Beth-Well, have you ever thought about why you feel closeted about mental illness? The stigma is powerful, and it comes from people viewing those with mental illness as freaks. People view mental illness as a character flaw. Throwing words like "crazy" around feeds into this.

And as I've said, my biggest issue is labeling people who behave terribly as being mentally ill. As long as people keep doing that, we're going to suffer stigma.

Donna said...

I'm not sure that when people use words like crazy or similar that they mean mental illness. They mean inexplicable, illogical, not thinking clearly, which happens to all of us-in a rage, stressed out, drunk, on drugs, not enough sleep, any number of reasons. So I think that most people mean it in a generic way for not being reasonable.

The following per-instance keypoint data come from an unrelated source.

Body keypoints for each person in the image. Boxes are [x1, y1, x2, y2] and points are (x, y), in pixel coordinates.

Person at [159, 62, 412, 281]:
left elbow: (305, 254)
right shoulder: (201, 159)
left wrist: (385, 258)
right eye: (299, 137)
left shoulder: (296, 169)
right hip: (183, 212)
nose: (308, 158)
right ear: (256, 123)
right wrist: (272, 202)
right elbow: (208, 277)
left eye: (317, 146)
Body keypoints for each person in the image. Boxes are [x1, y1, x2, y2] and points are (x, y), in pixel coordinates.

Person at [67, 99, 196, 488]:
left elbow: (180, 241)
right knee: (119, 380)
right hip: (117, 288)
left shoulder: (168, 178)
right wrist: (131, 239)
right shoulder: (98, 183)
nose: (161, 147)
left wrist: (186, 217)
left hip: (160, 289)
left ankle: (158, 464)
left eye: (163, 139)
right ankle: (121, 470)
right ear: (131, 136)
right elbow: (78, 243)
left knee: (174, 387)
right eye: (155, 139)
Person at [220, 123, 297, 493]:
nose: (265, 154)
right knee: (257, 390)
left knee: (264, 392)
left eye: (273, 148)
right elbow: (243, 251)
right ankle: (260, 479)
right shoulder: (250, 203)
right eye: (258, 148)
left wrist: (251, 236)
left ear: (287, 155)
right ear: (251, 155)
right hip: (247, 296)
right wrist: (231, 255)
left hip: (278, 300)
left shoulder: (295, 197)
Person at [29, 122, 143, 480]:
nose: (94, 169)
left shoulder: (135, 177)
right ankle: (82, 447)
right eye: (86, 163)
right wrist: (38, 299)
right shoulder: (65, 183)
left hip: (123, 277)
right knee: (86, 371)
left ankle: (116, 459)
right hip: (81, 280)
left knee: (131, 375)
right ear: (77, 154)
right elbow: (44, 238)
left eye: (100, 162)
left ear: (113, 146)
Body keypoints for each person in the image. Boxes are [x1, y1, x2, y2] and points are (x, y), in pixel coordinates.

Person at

I do think you are pointing out the exception, because I do think that over at Twisty's some were saying that transsexual/transgender people are mentally ill and throwing around words like crazy to mean it that way.

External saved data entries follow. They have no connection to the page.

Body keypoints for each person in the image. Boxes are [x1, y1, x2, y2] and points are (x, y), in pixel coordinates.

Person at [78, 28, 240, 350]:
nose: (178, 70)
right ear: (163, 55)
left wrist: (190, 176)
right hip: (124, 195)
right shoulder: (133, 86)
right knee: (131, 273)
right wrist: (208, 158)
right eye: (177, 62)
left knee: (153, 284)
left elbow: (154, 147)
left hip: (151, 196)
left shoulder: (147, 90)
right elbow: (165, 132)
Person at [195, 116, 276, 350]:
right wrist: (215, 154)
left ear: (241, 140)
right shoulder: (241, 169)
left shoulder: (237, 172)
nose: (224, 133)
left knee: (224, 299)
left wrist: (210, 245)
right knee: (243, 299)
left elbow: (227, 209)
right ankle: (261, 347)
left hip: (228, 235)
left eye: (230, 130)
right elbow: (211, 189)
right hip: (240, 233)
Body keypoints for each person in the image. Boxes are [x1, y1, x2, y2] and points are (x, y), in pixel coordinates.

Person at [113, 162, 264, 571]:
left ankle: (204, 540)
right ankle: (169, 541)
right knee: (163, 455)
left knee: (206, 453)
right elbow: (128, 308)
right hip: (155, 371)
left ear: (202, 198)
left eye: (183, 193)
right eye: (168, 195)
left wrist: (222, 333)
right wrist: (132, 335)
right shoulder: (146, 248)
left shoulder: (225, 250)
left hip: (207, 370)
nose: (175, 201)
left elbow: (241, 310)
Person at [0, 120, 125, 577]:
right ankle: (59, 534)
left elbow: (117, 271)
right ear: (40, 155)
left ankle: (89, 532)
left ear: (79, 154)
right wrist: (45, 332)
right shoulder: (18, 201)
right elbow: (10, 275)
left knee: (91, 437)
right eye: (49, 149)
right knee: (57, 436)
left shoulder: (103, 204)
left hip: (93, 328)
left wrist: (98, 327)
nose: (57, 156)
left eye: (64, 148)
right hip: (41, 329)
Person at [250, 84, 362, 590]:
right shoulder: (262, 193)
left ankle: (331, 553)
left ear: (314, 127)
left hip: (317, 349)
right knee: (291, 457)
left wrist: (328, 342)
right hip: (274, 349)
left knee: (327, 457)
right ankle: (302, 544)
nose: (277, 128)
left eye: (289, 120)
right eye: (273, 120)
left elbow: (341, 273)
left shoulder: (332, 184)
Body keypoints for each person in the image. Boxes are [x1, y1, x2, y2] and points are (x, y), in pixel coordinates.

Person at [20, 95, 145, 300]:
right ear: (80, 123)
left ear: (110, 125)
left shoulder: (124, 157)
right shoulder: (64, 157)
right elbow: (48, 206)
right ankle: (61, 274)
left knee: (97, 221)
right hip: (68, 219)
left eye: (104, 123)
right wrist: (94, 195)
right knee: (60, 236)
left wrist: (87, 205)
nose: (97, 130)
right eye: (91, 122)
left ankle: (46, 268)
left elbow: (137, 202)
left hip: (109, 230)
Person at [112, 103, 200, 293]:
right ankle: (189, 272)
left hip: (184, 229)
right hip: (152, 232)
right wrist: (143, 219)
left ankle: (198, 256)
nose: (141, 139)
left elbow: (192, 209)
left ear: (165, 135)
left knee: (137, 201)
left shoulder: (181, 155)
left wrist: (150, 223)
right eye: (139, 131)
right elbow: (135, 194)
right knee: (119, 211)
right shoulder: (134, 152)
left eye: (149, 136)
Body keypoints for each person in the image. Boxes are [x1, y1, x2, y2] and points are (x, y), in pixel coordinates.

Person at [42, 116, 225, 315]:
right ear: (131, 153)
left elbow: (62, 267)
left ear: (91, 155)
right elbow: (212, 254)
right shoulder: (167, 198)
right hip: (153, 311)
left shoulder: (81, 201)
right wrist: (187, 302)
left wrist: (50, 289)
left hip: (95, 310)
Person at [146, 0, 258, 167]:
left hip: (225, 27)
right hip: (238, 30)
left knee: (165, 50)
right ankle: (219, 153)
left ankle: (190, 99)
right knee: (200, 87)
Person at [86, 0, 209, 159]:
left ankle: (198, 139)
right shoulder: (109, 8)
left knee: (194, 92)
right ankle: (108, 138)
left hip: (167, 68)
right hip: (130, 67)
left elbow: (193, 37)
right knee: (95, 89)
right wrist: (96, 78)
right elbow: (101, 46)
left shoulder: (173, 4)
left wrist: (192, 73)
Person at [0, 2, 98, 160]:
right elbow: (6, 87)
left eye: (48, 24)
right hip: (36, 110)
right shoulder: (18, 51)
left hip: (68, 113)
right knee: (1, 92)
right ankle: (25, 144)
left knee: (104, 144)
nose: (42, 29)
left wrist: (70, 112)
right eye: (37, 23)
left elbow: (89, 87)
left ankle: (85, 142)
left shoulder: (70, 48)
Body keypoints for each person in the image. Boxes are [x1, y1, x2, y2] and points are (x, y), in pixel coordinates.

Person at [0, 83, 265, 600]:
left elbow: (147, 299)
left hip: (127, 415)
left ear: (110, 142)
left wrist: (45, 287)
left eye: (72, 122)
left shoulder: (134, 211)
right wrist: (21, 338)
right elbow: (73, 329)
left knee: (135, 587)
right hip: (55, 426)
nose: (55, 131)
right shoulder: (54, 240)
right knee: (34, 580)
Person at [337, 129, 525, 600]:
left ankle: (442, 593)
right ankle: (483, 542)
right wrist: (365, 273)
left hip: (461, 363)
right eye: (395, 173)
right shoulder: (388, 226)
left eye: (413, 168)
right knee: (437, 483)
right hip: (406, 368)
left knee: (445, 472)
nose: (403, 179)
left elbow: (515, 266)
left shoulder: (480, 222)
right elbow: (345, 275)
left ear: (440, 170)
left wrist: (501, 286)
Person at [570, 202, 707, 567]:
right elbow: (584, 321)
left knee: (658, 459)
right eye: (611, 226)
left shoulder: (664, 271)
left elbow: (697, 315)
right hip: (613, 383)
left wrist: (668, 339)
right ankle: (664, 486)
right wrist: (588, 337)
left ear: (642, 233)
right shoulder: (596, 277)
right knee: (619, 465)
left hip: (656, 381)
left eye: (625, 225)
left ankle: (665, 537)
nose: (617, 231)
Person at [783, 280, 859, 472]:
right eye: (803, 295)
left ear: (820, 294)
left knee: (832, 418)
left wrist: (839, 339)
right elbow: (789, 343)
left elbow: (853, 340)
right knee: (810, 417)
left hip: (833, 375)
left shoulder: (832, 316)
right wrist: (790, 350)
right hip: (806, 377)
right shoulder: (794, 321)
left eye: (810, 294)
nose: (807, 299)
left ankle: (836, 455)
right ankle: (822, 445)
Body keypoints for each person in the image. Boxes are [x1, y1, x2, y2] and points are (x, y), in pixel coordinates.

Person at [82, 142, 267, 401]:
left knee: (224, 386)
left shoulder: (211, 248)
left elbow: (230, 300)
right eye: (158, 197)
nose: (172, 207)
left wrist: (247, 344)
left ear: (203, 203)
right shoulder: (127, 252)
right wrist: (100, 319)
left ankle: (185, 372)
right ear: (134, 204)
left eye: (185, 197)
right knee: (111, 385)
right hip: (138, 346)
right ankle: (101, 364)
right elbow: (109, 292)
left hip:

I guess I'd like to think that most people aren't heartless enough to throw around epithets at someone they think or know has a medical condition, even while knowing there are some like that.

spotted elephant said...

Donna-I'm not saying that everyone who throws around words like crazy is trying to say the person has a mental disorder. I am saying that there is a huge stigma to being mentally ill, and throwing around these words makes it worse. Words that people use as a slur matter. Crazy is most definitely tied to mental illness.

Also, I'm not pointing out the exception. I see this kind of garbage on a regular basis. Look at the quote in my post-it's from Feministe. Am I, as a "crazy" person supposed to read that and just laugh it off saying, well they don't mean people with mental illnesses?

spotted elephant said...

Donna-Maybe I interpreted your comment wrong? Because it seems to dismiss my concerns.

laura linger said...

There is a tremendous stigma attached to mental illness, and slurs against mentally ill people only serve to further that stigma.

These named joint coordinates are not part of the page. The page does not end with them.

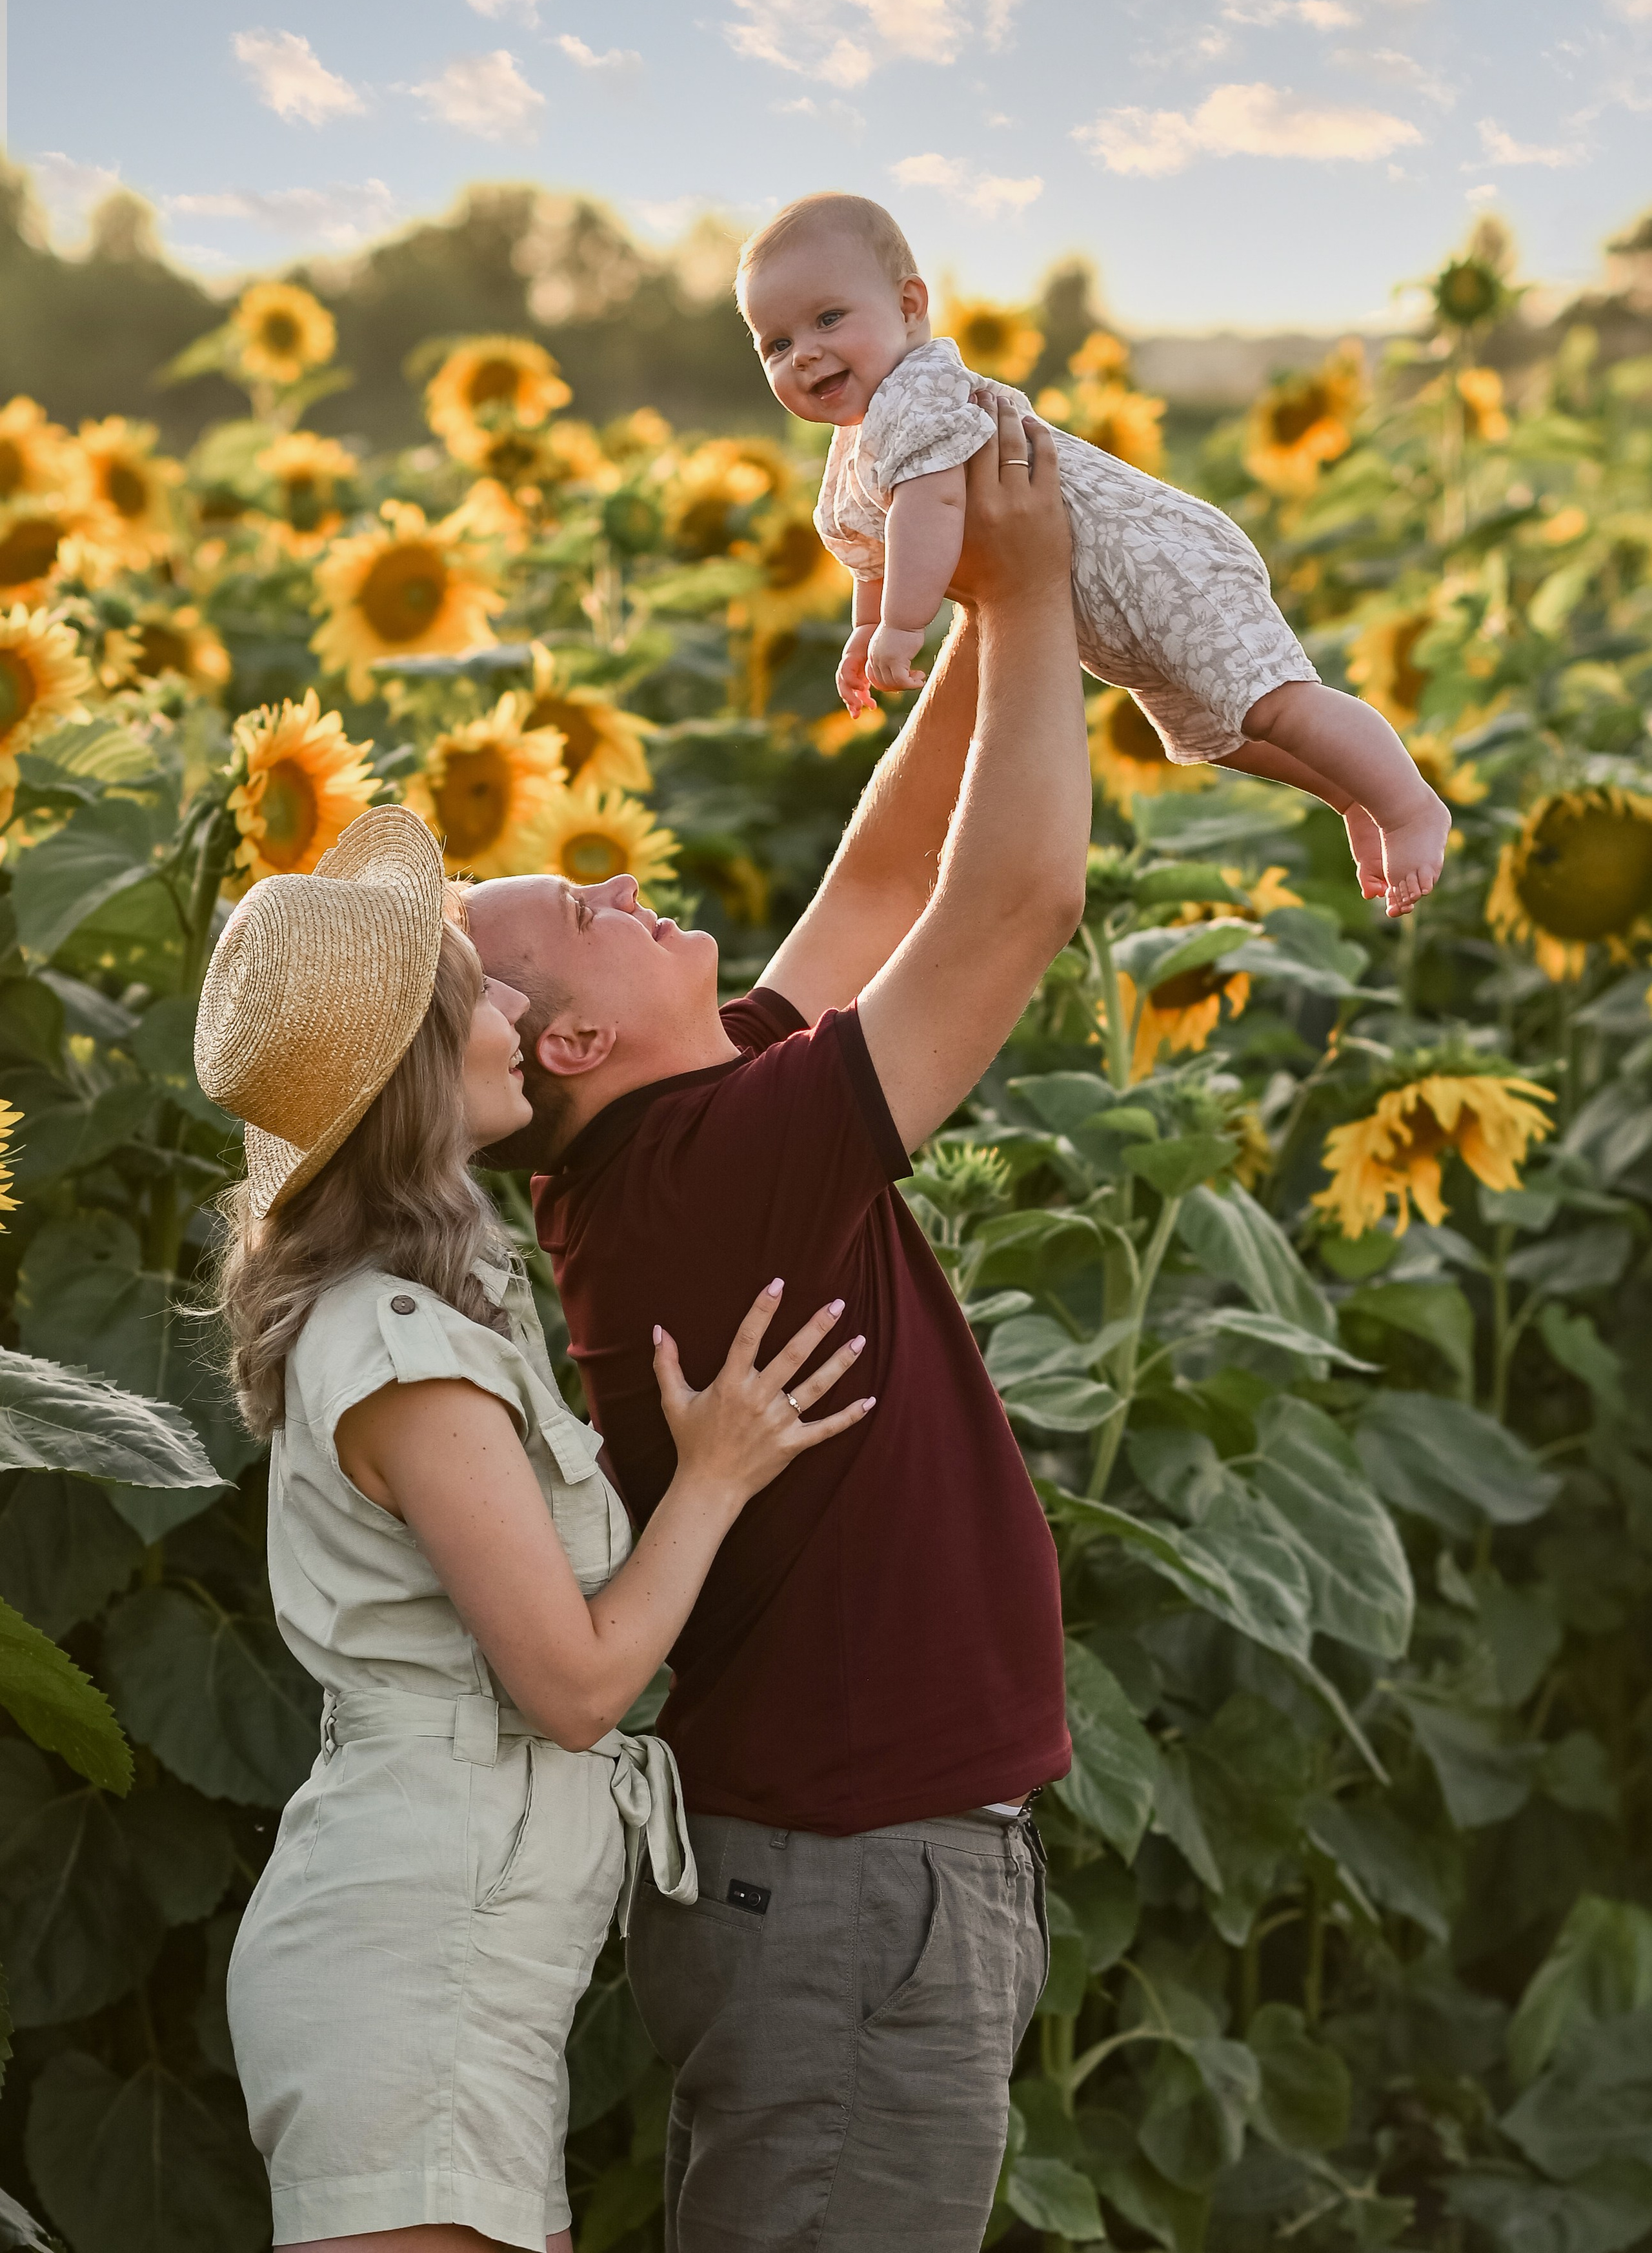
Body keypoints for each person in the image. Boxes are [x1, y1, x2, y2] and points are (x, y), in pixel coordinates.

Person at [465, 395, 1090, 2253]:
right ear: (569, 1045)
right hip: (849, 1879)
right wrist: (1047, 605)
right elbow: (1015, 905)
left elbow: (892, 880)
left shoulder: (688, 1124)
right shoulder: (703, 1175)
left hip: (853, 1867)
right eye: (588, 908)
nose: (634, 885)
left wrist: (977, 606)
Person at [194, 803, 872, 2253]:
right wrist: (714, 1475)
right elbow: (572, 1689)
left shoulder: (426, 1318)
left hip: (453, 1955)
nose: (510, 1006)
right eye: (476, 996)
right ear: (417, 1074)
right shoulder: (399, 1353)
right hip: (412, 1969)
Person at [737, 189, 1451, 919]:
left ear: (910, 304)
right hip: (1098, 610)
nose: (806, 353)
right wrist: (865, 626)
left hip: (1156, 563)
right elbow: (875, 550)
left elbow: (932, 507)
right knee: (1227, 733)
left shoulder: (915, 392)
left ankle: (1409, 805)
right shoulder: (855, 443)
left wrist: (898, 626)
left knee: (1276, 704)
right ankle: (1349, 793)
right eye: (777, 344)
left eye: (828, 318)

I've recently taken back the word "crazy." I use it at my leisure, and often in reference to myself, in jest. If I myself use it liberally, it cannot sting when people who are ignorant and heartless use it as a means to bring me down and insult me.

To me, it's not an education thing...most Americans have the information that they need to differentiate between those with a mental illness and those who behave badly because they are assholes. Here is the sad truth: most people don't care, and they will attack ANYTHING if they think that it will get them an ounce of flesh. Those are the same people who are ashamed of me because I "got" a mental illness (as if there was something that I did, some sin I committed, to give me bipolar disorder).

I cut ties with my mother in the summer 2005. Many reasons factored into this decision, but one of the biggest ones was her continued insistence upon making ignorant, insulting comments about me and my bipolar disorder, all the while pretending to "want to understand." And if she didn't "understand," of course it was my fault. I finally realized that she was being disingenuous about me and my illness because that gave her carte blanche to belittle and insult me. My own mother. So I gave her her walking papers.

As with all slurs, I think that we mentally ill folks need to consider the source. I mean, who cares what some loser who has to take potshots at a mentally ill person he or she doesn't even know thinks?